I know from my own experience that this is true. I was already insecure, having learned to hate myself when I was an adolescent. When I stumbled into marriage, even though the union resulted in a successful partnership for the most part, it didn’t rid me of the deep seeds of insecurity. After the recession when the “going got tough”, emotional abuse reared it’s ugly head and I learned to be ashamed of, and hate myself even more.

Hardy goes on to say: “The addiction for approval is fueled by unhealthy emotions: guilt, shame, and anger. None of these emotions are a healthy foundation for creating relationships with yourself or other people.” Jungian analysts call shame the swampland of the soul. Brene’ Brown has been studying shame and it’s offspring, vulnerability, forever. Here’s her Ted Talk on shame.

3. Potato chips/ice cream

No explanation necessary. But here’s a list of regional (United States) potato chips you’ve never heard of.

4. Friends

Your friends really do want you in their lives. That’s why they’re your friends.
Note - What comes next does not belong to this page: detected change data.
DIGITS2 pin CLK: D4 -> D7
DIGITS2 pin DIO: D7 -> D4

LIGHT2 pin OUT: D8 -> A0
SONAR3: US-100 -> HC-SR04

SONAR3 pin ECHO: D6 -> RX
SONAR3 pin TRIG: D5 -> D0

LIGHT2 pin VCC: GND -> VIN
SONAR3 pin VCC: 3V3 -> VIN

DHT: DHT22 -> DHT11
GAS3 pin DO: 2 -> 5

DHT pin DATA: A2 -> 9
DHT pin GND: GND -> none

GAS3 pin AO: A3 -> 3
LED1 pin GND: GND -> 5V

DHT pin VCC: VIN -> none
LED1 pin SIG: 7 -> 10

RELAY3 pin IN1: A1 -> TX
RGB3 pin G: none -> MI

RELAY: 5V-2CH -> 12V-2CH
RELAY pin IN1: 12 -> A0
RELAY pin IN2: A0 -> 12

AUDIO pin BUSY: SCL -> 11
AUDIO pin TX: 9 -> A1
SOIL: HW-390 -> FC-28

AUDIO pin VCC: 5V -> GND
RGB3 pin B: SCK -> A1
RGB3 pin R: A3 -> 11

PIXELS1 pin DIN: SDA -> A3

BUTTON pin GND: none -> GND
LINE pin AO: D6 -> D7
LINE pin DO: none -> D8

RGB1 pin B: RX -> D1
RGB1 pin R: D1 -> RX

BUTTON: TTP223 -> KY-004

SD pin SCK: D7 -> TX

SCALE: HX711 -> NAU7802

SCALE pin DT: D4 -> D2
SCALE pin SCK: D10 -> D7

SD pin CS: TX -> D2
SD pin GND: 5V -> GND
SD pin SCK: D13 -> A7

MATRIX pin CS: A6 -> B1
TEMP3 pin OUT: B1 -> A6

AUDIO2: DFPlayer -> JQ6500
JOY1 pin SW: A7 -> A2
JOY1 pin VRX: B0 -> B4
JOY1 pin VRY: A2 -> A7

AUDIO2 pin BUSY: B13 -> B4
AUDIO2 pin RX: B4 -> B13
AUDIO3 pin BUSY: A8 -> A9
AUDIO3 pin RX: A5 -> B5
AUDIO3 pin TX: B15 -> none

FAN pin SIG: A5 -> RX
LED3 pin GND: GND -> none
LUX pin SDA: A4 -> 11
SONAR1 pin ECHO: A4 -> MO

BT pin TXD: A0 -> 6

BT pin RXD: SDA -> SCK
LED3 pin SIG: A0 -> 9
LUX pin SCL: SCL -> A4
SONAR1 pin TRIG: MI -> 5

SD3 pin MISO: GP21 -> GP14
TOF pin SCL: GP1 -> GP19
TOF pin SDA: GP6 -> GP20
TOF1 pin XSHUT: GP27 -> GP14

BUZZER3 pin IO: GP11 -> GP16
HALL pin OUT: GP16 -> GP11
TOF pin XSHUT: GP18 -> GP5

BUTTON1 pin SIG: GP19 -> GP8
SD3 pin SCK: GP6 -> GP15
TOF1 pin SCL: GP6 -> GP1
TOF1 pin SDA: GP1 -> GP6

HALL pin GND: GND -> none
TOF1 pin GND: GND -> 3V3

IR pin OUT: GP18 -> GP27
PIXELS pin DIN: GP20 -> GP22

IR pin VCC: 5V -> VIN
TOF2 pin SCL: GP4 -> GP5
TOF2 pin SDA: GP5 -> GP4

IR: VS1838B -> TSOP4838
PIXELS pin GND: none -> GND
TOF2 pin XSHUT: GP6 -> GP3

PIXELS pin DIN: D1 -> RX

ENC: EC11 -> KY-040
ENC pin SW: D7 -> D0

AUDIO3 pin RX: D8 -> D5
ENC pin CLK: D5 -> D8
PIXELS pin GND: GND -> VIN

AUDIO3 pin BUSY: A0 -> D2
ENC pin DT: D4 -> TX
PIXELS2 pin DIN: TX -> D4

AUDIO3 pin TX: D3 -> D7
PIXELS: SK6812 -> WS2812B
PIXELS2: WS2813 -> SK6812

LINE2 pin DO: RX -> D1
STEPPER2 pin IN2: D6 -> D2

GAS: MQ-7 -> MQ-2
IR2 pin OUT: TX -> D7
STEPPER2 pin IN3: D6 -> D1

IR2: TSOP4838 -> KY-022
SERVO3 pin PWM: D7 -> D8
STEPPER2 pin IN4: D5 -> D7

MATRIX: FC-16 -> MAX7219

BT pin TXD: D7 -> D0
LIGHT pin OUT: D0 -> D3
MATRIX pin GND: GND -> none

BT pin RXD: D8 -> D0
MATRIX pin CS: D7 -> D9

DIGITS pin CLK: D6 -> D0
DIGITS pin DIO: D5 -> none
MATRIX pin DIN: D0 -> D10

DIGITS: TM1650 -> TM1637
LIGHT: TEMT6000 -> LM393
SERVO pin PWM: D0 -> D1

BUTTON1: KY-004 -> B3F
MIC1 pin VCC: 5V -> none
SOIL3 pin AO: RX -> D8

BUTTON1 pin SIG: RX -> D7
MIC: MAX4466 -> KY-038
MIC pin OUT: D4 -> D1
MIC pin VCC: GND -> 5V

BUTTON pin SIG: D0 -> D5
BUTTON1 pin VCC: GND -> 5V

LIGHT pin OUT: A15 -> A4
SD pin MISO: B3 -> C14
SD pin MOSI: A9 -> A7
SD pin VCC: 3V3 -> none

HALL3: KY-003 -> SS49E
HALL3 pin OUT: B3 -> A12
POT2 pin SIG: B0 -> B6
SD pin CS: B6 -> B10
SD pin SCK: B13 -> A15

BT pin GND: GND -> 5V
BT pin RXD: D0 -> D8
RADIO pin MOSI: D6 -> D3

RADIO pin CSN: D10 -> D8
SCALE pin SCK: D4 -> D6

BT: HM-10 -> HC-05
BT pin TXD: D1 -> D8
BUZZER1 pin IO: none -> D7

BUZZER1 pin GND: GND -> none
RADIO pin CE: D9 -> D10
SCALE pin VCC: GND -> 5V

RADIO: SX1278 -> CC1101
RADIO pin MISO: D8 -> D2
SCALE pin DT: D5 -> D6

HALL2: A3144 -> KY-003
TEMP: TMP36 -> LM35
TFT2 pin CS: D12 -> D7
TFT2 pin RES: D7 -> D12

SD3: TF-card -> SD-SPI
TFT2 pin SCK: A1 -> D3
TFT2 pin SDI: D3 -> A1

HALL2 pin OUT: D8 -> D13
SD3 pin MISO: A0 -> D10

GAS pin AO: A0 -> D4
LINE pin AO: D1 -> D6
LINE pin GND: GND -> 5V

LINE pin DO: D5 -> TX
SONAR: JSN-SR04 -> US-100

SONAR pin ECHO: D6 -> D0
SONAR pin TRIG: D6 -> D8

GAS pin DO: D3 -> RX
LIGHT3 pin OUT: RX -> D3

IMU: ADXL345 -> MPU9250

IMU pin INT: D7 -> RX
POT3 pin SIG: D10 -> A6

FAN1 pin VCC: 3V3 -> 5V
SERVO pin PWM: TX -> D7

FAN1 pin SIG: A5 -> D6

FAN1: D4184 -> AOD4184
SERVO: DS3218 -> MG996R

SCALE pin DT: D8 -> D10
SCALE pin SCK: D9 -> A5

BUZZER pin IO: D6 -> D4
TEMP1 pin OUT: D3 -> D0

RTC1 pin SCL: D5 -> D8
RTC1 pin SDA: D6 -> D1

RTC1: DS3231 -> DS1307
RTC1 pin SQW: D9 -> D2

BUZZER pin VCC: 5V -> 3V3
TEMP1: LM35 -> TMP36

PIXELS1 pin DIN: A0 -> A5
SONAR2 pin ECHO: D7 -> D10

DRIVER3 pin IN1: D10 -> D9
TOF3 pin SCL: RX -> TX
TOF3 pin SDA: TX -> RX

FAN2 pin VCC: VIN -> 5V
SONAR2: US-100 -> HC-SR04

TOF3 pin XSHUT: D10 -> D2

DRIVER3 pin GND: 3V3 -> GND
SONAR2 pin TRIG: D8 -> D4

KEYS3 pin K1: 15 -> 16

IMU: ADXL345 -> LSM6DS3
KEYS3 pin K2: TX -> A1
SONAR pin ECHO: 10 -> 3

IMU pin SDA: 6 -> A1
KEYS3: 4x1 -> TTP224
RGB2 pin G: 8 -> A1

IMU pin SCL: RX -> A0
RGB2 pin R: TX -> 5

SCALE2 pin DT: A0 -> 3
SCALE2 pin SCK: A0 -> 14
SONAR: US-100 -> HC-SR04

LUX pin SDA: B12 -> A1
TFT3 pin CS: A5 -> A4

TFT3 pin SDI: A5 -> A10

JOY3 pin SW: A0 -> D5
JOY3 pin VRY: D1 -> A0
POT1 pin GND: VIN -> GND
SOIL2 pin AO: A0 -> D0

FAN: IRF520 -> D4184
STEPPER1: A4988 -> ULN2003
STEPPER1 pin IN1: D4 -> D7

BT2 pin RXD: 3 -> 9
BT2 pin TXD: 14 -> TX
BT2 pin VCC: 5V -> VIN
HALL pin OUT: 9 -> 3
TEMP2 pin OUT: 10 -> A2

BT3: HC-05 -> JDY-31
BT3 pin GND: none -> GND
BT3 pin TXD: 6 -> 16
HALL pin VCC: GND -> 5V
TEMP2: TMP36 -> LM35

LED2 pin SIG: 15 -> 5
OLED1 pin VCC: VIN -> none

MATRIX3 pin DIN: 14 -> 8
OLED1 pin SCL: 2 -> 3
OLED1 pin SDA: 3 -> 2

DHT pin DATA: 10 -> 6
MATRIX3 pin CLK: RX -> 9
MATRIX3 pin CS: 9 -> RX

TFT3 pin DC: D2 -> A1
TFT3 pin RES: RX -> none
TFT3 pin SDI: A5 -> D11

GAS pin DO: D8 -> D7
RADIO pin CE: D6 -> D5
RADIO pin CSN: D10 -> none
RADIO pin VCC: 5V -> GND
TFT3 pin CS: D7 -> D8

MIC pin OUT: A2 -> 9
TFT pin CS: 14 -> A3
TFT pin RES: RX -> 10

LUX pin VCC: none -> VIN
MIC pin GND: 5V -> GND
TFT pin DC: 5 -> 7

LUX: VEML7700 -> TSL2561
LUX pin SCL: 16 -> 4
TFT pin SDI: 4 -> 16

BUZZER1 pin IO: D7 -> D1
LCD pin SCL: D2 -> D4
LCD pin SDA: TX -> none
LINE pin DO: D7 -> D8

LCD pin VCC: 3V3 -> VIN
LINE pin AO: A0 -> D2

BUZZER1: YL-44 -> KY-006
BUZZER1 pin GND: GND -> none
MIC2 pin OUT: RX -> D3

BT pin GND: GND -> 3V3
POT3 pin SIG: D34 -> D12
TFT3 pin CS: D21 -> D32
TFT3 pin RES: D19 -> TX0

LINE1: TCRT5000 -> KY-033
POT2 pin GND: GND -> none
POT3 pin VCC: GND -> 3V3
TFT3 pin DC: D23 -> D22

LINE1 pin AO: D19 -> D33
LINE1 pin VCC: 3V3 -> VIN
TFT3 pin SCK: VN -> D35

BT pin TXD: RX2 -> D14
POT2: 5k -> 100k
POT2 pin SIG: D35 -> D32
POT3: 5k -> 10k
When I went to Spain, it was easy to leave everyone behind. I thought no one would miss me, and that no one cared about me because I didn’t give a fuck about myself. If you don’t care about yourself, you cant conceive of why anyone else would care about you.

The voice in the back of your head who spews out this bullshit is actually trying to protect you, but with outdated weapons he/she was armed with long ago. It’s like the voice is trying to destroy the Death Star with a slingshot (more on this in a later post).

This voice in the back of your head is negative self-talk, habits you learn from “life” (parents, siblings, other fucked up people), habits that we cling to, and define ourselves by. Here’s a place to start to find out more.

5. Death

Death is going to happen. But in light of it, life is unbearably precious, brilliant, and beautiful. It should be our goal to recognize this, to try and embrace feeling this way about life, every day we’re stumbling around on this mortal coil.

It’s our job to become responsible for our happiness, our own lives. It’s our purpose to LIVE, to be engaged with life instead of recoiling due to the habits we’ve formed from convincing ourselves that we suck.

To quote one of my favorite movies (“Harold and Maude”, where a 79-year-old concentration camp survivor teaches a 20 year old how to live life) “L.I.V.E, LIVE! Otherwise, you’ve got nothing to talk about in the locker room”.

“You taught me the courage of stars before you left
How light carries on endlessly even after death
With shortness of breath you explained the infinite
How rare and beautiful it is to even exist.”